Les cicatrices peuvent être placées dans le sillon sous-mammaire, autour de l’aréole ou dans le creux de l’aisselle, selon la voie d’abord choisie. Dans tous les cas, leur taille est limitée et leur évolution dépend de la qualité de cicatrisation de chaque patiente. Elles s’atténuent généralement au fil des mois.
Quelle est la durée de vie des implants ?
Les implants ne sont pas considérés comme définitifs. Leur durée de vie moyenne est de 10 à 20 ans. Elle dépend du type d’implant, du volume, de l’activité physique et de l’évolution naturelle des tissus. Un suivi par imagerie est recommandé tous les 5 ans, ou plus tôt en cas de doute clinique.
Augmentation mammaire avant ou après grossesse ?
Une grossesse reste possible après une augmentation mammaire. Toutefois, il est préférable de ne pas envisager l’intervention si une grossesse est prévue à court terme. L’évolution de la poitrine pendant et après la grossesse peut en altérer le résultat.
Les prothèses mammaires affectent-elles l’allaitement ?
Non. L’allaitement reste possible dans la majorité des cas. L’implant est placé en arrière de la glande mammaire et n’empêche pas son fonctionnement. Une atteinte des canaux galactophores est rare et souvent réversible.
Que faire en cas de rupture d’implant ?
Une rupture d’implant est le plus souvent silencieuse. Elle est diagnostiquée par échographie ou IRM. En cas de rupture confirmée, un remplacement est recommandé dans un délai raisonnable, en l’absence de complication.
Les prothèses mammaires sont-elles douloureuses ?

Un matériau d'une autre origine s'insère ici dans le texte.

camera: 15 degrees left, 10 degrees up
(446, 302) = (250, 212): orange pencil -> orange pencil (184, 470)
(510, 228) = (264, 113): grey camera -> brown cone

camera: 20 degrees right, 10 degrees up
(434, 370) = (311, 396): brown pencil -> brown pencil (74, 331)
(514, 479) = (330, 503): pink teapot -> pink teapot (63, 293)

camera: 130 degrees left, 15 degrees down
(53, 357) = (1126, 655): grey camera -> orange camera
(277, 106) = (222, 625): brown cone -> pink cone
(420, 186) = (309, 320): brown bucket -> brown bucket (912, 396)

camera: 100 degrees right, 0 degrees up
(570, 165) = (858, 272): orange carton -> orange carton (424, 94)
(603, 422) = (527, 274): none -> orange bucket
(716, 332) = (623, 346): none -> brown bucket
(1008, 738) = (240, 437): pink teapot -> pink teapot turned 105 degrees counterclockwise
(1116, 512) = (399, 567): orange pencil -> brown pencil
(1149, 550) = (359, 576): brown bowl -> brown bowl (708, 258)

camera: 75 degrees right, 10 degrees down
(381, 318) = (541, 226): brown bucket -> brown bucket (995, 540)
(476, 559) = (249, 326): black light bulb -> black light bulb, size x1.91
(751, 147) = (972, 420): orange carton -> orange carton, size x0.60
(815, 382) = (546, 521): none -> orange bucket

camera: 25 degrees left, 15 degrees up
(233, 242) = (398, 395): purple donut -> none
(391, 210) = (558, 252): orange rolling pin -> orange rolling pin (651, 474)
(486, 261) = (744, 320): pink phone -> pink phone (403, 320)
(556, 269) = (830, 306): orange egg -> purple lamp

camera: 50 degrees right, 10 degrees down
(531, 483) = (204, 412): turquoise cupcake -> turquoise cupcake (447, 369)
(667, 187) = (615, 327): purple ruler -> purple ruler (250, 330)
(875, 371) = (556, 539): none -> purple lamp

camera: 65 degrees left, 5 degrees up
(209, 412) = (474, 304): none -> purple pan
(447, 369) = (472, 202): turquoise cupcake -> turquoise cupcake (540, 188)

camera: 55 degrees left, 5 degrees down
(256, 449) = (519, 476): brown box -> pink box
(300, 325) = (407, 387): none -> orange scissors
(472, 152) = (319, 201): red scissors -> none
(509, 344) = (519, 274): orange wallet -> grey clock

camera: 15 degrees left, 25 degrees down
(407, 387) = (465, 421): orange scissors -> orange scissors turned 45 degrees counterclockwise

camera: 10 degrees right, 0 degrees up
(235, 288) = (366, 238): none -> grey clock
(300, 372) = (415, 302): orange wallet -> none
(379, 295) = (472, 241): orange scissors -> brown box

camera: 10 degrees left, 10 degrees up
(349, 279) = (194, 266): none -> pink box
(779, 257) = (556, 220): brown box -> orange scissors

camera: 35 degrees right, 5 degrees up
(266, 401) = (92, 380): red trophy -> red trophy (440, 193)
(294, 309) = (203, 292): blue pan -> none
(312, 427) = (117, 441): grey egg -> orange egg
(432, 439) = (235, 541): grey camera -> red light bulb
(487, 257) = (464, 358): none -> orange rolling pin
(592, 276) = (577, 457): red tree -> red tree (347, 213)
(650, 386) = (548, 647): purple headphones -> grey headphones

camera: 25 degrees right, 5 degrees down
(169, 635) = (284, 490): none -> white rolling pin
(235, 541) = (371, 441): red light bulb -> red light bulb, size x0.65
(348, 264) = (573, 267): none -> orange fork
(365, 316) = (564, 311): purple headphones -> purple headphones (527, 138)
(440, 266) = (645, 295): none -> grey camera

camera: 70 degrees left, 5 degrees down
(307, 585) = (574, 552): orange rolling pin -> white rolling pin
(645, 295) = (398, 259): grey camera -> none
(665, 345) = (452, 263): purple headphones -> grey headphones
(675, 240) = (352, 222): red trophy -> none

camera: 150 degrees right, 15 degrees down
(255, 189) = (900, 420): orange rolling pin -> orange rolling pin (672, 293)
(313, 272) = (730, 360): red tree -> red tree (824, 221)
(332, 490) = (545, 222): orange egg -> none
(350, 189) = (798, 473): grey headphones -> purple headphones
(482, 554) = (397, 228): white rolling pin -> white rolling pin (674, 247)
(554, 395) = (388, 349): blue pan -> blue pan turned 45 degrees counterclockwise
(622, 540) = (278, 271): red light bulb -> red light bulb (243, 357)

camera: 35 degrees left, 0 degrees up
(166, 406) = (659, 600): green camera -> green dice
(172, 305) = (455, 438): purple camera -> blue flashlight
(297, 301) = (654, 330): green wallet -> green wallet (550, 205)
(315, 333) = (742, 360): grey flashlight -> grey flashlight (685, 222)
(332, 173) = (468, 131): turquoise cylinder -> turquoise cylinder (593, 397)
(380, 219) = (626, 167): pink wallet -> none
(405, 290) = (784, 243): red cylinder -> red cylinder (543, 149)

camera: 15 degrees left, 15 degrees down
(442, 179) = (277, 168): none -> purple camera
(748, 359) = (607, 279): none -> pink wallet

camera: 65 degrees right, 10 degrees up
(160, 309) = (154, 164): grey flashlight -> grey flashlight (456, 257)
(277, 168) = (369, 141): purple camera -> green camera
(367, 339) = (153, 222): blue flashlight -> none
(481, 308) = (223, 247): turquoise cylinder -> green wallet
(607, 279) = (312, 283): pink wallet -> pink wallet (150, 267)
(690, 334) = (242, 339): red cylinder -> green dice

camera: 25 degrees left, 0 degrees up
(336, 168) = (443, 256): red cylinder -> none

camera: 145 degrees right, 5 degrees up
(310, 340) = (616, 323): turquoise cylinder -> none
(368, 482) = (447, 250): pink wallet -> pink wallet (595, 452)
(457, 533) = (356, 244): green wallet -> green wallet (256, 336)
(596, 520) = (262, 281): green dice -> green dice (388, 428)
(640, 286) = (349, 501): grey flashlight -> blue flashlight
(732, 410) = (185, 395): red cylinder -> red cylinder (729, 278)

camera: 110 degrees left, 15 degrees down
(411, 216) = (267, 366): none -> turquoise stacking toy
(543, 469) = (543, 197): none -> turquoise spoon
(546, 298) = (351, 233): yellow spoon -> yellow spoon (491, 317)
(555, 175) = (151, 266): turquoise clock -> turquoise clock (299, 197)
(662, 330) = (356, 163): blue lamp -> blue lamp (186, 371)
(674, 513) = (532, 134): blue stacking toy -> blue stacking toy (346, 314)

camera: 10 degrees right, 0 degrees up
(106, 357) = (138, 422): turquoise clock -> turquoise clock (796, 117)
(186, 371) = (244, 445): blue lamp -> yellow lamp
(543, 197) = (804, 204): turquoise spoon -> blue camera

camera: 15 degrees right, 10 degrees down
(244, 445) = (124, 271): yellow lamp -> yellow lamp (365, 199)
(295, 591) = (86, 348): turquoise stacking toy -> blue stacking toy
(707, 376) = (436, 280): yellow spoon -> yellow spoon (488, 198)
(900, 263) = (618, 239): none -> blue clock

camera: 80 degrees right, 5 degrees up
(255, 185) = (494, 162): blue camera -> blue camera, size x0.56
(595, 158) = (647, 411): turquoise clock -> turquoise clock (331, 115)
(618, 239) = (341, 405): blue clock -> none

L’inconfort est généralement modéré et bien contrôlé par les antalgiques adaptés. L’intensité des douleurs dépend du volume de l’implant, du positionnement choisi (en particulier lorsqu’il est placé sous le muscle pectoral) et de la sensibilité individuelle. La gêne diminue nettement après trois jours et disparaît généralement en moins d’une semaine.
Augmentation mammaire avec prothèses à Paris : tarif
Les honoraires chirurgicaux pour une augmentation mammaire débutent à 4000 €. À cela s’ajoutent les frais de clinique, d’anesthésie et les coûts liés aux implants.
Dans certains cas bien définis (hypotrophie majeure, syndrome de Poland, asymétrie importante), une prise en charge partielle par l’Assurance Maladie peut être envisagée, après présentation d’un dossier.
Un devis détaillé sera remis à l’issue de la consultation avec le Dr Pelissier, Chirurgien Esthétique à Paris.